Вещи наших постояльцев лежали на своих местах год с лишним. Потом наконец мы с Пиммихен решились их разобрать и обнаружили по две пары носков на каждого, по смене нижнего белья, шестнадцать конвертов (как оказалось, с белыми семечками), два простых крестика и одну пустую бутылку. К этому перечню добавился хранившийся в одном из спальных мешков блокнот, исписанный их первыми немецкими словами, зачастую с ошибками и с картинками на полях. До сих пор помню, что глагол в неопределенной форме «sein», то есть «быть», иллюстрировал палочный человечек с широко разведенными руками, которые не вязались с военной выправкой, и, как ни странно, с улыбкой на не прорисованном в деталях лице.
Когда я принес домой масляные краски и холсты, Пиммихен проводила меня озадаченным взглядом, и хотя я стремительно прошагал через гостиную, чтобы не услышать лишних вопросов, бабушка перехватила меня у лестницы и смерила с головы до ног подозрительным взглядом.
– Придумал наконец, чем соблазнить Эдельтрауд? Если будешь отчаиваться, скоро отрежешь себе ухо.
– Нет, Пиммихен, это я для себя.
– Никакое творчество не бывает для себя. Оно всегда для другого человека, пусть даже воображаемого.
С этими словами она вытащила у меня деревянный ящичек с тюбиками красок и проворно спрятала за спину.
– Могу тебя заверить: на чердаке никакой Эдельтрауд нет.
Под «чердаком» я подразумевал «у меня в голове» – это расхожее немецкое выражение, «oben», то есть «наверху».

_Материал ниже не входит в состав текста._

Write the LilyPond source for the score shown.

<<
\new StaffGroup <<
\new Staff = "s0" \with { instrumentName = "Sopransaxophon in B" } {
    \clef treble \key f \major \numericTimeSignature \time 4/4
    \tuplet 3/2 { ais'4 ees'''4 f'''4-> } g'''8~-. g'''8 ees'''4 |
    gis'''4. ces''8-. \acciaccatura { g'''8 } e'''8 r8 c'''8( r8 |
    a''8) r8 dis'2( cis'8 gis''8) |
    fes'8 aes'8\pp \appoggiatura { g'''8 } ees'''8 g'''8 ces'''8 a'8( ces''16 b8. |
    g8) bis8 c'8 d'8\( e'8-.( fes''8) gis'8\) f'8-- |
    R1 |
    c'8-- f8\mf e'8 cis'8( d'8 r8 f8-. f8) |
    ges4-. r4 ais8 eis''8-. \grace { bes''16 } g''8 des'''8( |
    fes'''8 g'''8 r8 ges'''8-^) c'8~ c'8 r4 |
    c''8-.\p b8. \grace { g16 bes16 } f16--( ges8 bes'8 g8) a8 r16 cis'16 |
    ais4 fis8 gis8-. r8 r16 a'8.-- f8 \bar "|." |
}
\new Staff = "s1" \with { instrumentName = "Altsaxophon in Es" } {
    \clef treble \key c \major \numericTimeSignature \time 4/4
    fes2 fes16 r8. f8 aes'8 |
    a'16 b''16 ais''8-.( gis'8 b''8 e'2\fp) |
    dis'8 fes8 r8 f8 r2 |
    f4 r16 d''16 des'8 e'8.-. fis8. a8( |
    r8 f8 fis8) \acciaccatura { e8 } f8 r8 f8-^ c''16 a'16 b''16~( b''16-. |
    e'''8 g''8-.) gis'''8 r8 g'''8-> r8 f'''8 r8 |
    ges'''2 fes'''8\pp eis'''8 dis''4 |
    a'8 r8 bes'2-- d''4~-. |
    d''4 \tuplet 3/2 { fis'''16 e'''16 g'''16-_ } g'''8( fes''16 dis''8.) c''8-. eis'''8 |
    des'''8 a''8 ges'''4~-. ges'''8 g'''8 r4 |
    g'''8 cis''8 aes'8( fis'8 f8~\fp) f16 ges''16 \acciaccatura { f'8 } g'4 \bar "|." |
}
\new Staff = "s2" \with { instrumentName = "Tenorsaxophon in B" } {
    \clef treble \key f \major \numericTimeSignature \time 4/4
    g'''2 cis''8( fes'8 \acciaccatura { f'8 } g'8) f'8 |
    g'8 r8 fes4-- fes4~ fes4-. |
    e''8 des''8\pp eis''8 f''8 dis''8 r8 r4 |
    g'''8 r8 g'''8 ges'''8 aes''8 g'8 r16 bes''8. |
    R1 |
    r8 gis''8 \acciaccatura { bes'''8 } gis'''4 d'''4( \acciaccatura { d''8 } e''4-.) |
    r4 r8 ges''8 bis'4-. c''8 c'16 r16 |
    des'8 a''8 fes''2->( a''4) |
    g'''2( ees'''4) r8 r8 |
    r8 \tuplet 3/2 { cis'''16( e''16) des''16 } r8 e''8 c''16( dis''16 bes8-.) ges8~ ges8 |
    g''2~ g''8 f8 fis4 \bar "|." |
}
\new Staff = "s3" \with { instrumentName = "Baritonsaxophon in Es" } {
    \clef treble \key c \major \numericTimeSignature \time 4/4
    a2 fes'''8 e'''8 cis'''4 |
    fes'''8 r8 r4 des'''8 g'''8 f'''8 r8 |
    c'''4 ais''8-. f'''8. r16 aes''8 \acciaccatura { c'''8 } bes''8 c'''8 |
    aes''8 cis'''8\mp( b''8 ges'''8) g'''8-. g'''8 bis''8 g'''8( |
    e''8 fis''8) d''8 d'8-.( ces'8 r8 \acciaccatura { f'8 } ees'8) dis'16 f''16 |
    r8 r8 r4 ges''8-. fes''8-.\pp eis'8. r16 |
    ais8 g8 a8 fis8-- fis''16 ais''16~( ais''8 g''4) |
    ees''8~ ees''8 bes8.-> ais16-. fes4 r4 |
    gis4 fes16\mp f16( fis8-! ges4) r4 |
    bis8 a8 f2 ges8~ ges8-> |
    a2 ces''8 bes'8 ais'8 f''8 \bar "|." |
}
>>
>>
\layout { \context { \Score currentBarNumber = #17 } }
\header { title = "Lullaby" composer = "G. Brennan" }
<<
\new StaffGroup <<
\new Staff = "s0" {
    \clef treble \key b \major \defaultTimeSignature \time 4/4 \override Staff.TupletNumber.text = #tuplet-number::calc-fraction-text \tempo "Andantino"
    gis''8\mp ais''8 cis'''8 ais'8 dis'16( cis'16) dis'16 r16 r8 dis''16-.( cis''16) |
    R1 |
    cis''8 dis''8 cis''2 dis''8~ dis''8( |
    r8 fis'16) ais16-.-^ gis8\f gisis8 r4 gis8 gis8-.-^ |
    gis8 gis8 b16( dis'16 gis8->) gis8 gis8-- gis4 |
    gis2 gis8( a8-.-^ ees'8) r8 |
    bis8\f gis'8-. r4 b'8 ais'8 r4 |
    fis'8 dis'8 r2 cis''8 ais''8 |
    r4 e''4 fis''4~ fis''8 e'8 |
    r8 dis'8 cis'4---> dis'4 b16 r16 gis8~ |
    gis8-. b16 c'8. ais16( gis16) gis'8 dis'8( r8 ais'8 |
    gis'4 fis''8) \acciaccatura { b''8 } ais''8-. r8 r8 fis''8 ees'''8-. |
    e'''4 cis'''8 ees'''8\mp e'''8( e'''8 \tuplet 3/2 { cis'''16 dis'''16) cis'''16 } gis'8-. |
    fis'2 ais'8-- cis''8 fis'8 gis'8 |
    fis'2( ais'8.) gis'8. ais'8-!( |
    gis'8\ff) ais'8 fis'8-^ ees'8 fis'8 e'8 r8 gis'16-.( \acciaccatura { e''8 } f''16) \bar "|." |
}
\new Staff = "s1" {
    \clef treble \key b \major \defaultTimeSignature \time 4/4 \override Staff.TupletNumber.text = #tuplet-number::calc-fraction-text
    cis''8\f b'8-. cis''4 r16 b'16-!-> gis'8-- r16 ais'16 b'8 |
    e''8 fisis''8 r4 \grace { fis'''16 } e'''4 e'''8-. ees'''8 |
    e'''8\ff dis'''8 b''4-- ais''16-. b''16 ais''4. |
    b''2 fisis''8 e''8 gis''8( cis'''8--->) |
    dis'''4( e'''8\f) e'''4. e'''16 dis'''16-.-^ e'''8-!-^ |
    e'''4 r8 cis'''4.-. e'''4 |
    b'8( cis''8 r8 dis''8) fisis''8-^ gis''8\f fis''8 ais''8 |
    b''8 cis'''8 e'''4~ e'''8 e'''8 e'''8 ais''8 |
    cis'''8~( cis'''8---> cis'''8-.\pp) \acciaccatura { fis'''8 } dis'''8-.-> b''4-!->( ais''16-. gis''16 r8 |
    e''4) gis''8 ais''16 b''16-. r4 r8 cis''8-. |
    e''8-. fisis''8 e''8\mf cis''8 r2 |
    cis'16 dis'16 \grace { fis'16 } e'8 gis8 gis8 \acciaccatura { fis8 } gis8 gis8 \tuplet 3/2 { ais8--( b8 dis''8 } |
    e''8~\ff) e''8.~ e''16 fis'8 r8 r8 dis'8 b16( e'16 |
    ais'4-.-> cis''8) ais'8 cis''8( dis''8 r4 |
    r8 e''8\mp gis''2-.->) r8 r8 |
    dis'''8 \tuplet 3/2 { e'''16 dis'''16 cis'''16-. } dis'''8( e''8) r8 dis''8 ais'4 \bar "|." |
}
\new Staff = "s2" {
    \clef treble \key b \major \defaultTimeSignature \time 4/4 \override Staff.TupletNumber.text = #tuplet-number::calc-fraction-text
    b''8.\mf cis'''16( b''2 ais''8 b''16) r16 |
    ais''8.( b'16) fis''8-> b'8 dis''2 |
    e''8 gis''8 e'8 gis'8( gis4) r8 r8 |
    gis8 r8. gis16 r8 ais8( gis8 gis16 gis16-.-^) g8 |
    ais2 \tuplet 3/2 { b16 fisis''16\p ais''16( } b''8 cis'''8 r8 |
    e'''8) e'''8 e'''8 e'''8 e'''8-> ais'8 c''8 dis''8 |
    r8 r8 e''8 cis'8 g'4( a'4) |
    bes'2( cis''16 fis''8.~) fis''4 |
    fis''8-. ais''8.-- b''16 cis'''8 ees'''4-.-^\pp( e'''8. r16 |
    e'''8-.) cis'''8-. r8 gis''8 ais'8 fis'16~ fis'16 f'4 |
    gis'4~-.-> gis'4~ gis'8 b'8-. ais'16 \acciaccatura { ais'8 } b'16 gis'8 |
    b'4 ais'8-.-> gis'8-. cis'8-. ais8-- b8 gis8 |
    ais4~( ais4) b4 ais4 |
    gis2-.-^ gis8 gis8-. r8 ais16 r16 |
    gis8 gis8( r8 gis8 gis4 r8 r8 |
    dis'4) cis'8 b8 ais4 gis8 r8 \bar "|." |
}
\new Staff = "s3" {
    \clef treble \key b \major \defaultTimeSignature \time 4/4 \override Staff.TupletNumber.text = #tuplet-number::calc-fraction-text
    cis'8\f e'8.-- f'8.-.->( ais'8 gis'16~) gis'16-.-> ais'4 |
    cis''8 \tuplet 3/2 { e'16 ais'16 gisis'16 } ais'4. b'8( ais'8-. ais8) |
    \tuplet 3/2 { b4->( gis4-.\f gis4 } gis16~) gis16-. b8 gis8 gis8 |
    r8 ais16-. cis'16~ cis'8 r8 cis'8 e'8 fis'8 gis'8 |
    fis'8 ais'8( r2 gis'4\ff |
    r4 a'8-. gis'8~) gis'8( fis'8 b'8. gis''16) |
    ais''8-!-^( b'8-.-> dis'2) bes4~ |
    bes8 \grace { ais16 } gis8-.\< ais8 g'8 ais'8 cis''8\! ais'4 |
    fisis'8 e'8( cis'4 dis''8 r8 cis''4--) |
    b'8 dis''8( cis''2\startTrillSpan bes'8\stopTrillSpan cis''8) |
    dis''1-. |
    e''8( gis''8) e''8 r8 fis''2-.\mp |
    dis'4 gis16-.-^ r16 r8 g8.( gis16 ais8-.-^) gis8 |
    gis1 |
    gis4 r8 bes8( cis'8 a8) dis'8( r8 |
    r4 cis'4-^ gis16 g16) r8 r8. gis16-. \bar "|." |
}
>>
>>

– Тук-тук, – сказала Пиммихен и потянулась, чтобы постучать мне по лбу. – Эй? Есть кто живой? Эдельтрауд! Давно ты томишься в этом тесном чулане? Выходи-ка, подыши свежим воздухом. Он держит тебя взаперти? Думает, я не знаю? Думает, бабка из ума выжила.
– Очень смешно. – Я отступил назад и попытался рассмеяться, хотя лицо застыло.
– Сдается мне, ты прекрасно знаешь, что я хочу сказать.
– Не знаю и знать не хочу.
Я собрался ее обойти, но она преградила мне путь:
– Сдается мне, ты точно знаешь, что я хочу сказать.
– Переговорим позже, Пимми.
Когда я протискивался мимо нее, она стала меня щекотать, и я не удержал холсты, которые упали на пол.
– А ведь я узнала, где она живет.
– Неужто?
– Да, узнала, – подтвердила она с уверенным кивком. Стоя на первой ступеньке, бабушка обеими руками вцепилась в перила. – Да мне-то что? Это не мое дело.
Собрав в кулак всю силу воли, чтобы напустить на себя веселый вид, я спросил:
– И где же, по-твоему, живет Эдельтрауд?
– Живет она, как ты сам сказал, «наверху».
На ее морщинистом лице выделялись по-прежнему проницательные и умные голубые глаза; верхняя губа была слегка изогнута. Пиммихен начала делать круговые движения скрюченным указательным пальцем прямо у меня перед носом, указывая то на мою голову, то в направлении потолка, затем вверх по лестнице, проверяя мою реакцию каждой сменой позы.